THCudaCheck FAIL file=C:\w\1\s\windows\pytorch\torch/csrc/generic/StorageSharing.cpp line=245 error=71 : operation not supported
Traceback (most recent call last):
  File "D:/PyCharm/Projects/TransE/train.py", line 113, in <module>
    p.start()
  File "D:\Python3.7.3\lib\multiprocessing\process.py", line 112, in start
    self._popen = self._Popen(self)
  File "D:\Python3.7.3\lib\multiprocessing\context.py", line 223, in _Popen
    return _default_context.get_context().Process._Popen(process_obj)
  File "D:\Python3.7.3\lib\multiprocessing\context.py", line 322, in _Popen
    return Popen(process_obj)
  File "D:\Python3.7.3\lib\multiprocessing\popen_spawn_win32.py", line 89, in __init__
    reduction.dump(process_obj, to_child)
  File "D:\Python3.7.3\lib\multiprocessing\reduction.py", line 60, in dump
    ForkingPickler(file, protocol).dump(obj)
  File "D:\Python3.7.3\lib\site-packages\torch\multiprocessing\reductions.py", line 232, in reduce_tensor
    event_sync_required) = storage._share_cuda_()
RuntimeError: cuda runtime error (71) : operation not supported at C:\w\1\s\windows\pytorch\torch/csrc/generic/StorageSharing.cpp:245
Traceback (most recent call last):
  File "<string>", line 1, in <module>
  File "D:\Python3.7.3\lib\multiprocessing\spawn.py", line 105, in spawn_main
    exitcode = _main(fd)
  File "D:\Python3.7.3\lib\multiprocessing\spawn.py", line 115, in _main
    self = reduction.pickle.load(from_parent)

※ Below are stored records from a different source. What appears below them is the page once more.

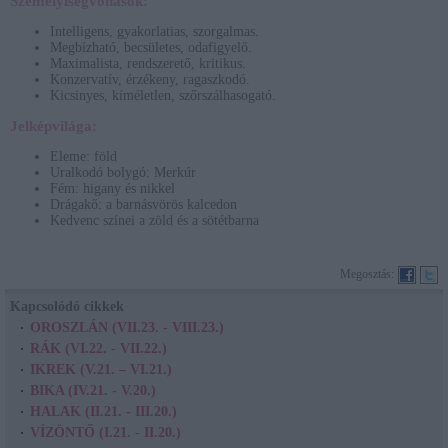
Személyiségvonások:
Intelligens, gyakorlatias, szorgalmas.
Megbízható, becsületes, odafigyelő.
Maximalista, rendszerető, kritikus.
Konzervatív, érzékeny, ragaszkodó.
Kicsinyes, kíméletlen, szőrszálhasogató.
Jelképvilága:
Eleme: föld
Uralkodó bolygó: Merkúr
Fém: higany és nikkel
Drágakő: a barnásvörös kalcedon
Kedvenc színei a zöld és a sötétbarna
Megosztás:
Kapcsolódó cikkek
OROSZLÁN (VII.23. - VIII.23.)
RÁK (VI.22. - VII.22.)
IKREK (V.21. – VI.21.)
BIKA (IV.21. - V.20.)
HALAK (II.21. - III.20.)
VÍZÖNTŐ (I.21. - II.20.)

Is my structure wrong? And how to fix it? Thanks!

PS: It seems that there are not many tutorials on how to use torch.multiprocessing. And I am not familiar with multiprocessing :frowning:

Hi,

the error states that THCudaCheck, in StorageSharing.cpp you are doing operation not supported.
So my guess is that sharing cuda Tensors is not supported on windows.

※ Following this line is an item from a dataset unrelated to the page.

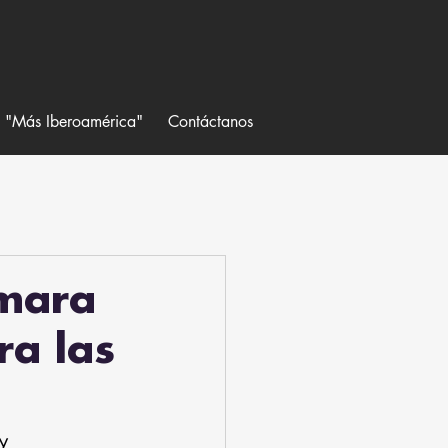
a "Más Iberoamérica"
Contáctanos
ámara
ra las
y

Anyway, in general, multiprocessing is very unlikely to give you any performance benefit. What are the properties of your workload? Why do you want to use multiprocessing?

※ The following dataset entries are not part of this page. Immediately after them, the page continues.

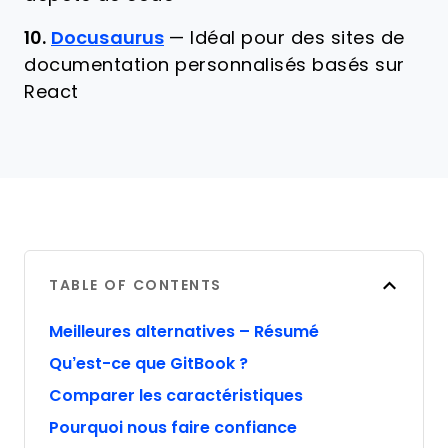
10.
Docusaurus
—
Idéal pour des sites de
documentation personnalisés basés sur
React
TABLE OF CONTENTS
Meilleures alternatives – Résumé
Qu’est-ce que GitBook ?
Comparer les caractéristiques
Pourquoi nous faire confiance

Hi! Thanks for your answer. In my current situation, without multiprocessing each epoch costs about 8 seconds. I saw other implementations used multiprocessing to speed-up training process and it really helped (but they are written with Tensorflow).
You said it’s likely that sharing cuda Tensors is not supported on windows. To verify this I tried runing a PyTorch official example program (code link) which uses a very similar multiprocessing structure as mine, and same error occurred if I used cuda in windows system. I believe your guess in right!

But I still want to speed-up my process. In the next try, I will use multiprocessing not torch.multiprocessing and see if it works!